The defense insists that Durst's acknowledgement that he dismembered 71-year-old Morris Black and tossed the pieces in Galveston Bay has no bearing on whether Black's death was an accident. Durst testified that he and Black struggled for control of a gun inside Durst's apartment on September 28, 2001, and the gun discharged, shooting Black in the face.

Although Durst claims he does not remember using saws and an axe to cut up the body, he told jurors Tuesday that he thought he did a pretty good job of cleaning up the mess. He learned later that only 22 specks of visible blood were found on a wall in the apartment.

"I cleaned it up as well as I could. I threw water everywhere with Mr. Clean," Durst said, referring to the household cleaner. "I did not see any blood when I was finished cleaning up."

Durst, who first took the stand last Wednesday, was the defense's first witness after the prosecution rested October 20. Prosecutors contend that the dismemberment, cover-up and flight to avoid prosecution are evidence that Black's death was neither an accident nor self-defense.

Durst repeated Tuesday his previous testimony that he decided to cover up the death and flee because he feared police would never believe his story. At the time of Black's death, Durst was living in Galveston posing as a mute woman.

Durst said he concocted the alter ego out of fear of being indicted in New York in connection with the 1982 disappearance of his first wife, Kathleen -- a case that was never resolved.

On Tuesday, Durst testified that he did not recall telling his second wife that, while on the run after Black's death, he figured the $40,000 he carried in cash would last 200 days.

Based on their line of questioning, prosecutors apparently believe that Durst intended to fly out of the country after heightened security measures imposed after the Sept. 11 terrorist attacks were relaxed.

Durst's concern about saving money also may explain why he chose to shoplift a chicken salad sandwich and a Band-Aid, which got him arrested in Pennsylvania and put an end to his life on the run.
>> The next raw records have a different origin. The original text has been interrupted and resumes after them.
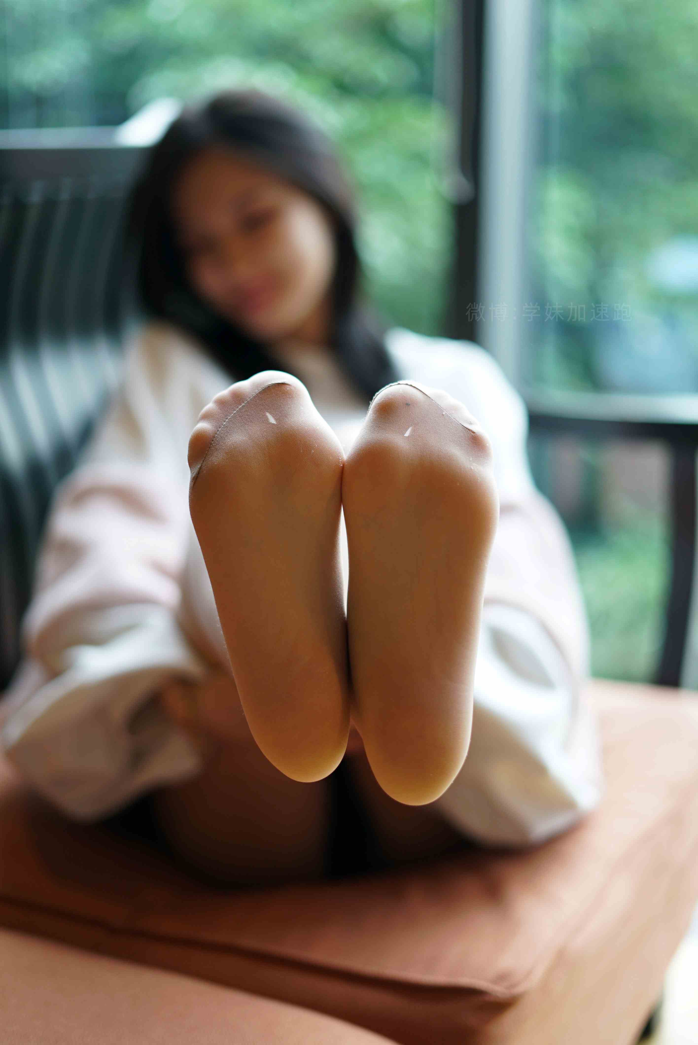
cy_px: 522
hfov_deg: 27.0
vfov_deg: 39.6
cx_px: 349
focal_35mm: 50
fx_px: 1452
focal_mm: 50
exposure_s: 1/160
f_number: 1.8
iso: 200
According to a taped phone conversation Durst made to his wife from prison, he blamed his "counting money" as the reason he took to shoplifting despite carrying more than $30,000 in cash.

Prosecutors asked him about these comments Tuesday, although the tapes have not been introduced into evidence.

Durst testified on redirect examination by the defense that all his problems stemmed from his decision not to call police immediately after Morris Black died.

"After I realized Morris Black was dead, I should have called the police," Durst said.

"Bob, of all the things you did after he was dead, did anything you did change the way he died?" defense lawyer Dick DeGuerin asked his client.

"No, sir," Durst said. "Nothing I did after would have changed that."

Confronted with a few last inconsistencies on minor points, Durst was then asked by prosecutor Kurt Sistrunk if he had woven a tangled web with his many efforts to deceive.

"Mr. Durst, you came into this courtroom with a story to tell, didn't you?" Sistrunk asked.

"I came in here prepared to tell you what happened," Durst said, after objections were entertained and overruled.

"It is hard to keep up with your lies, isn't it, Mr. Durst?" the prosecutor asked.

"I have not told any lies while I have been in this room," Durst protested.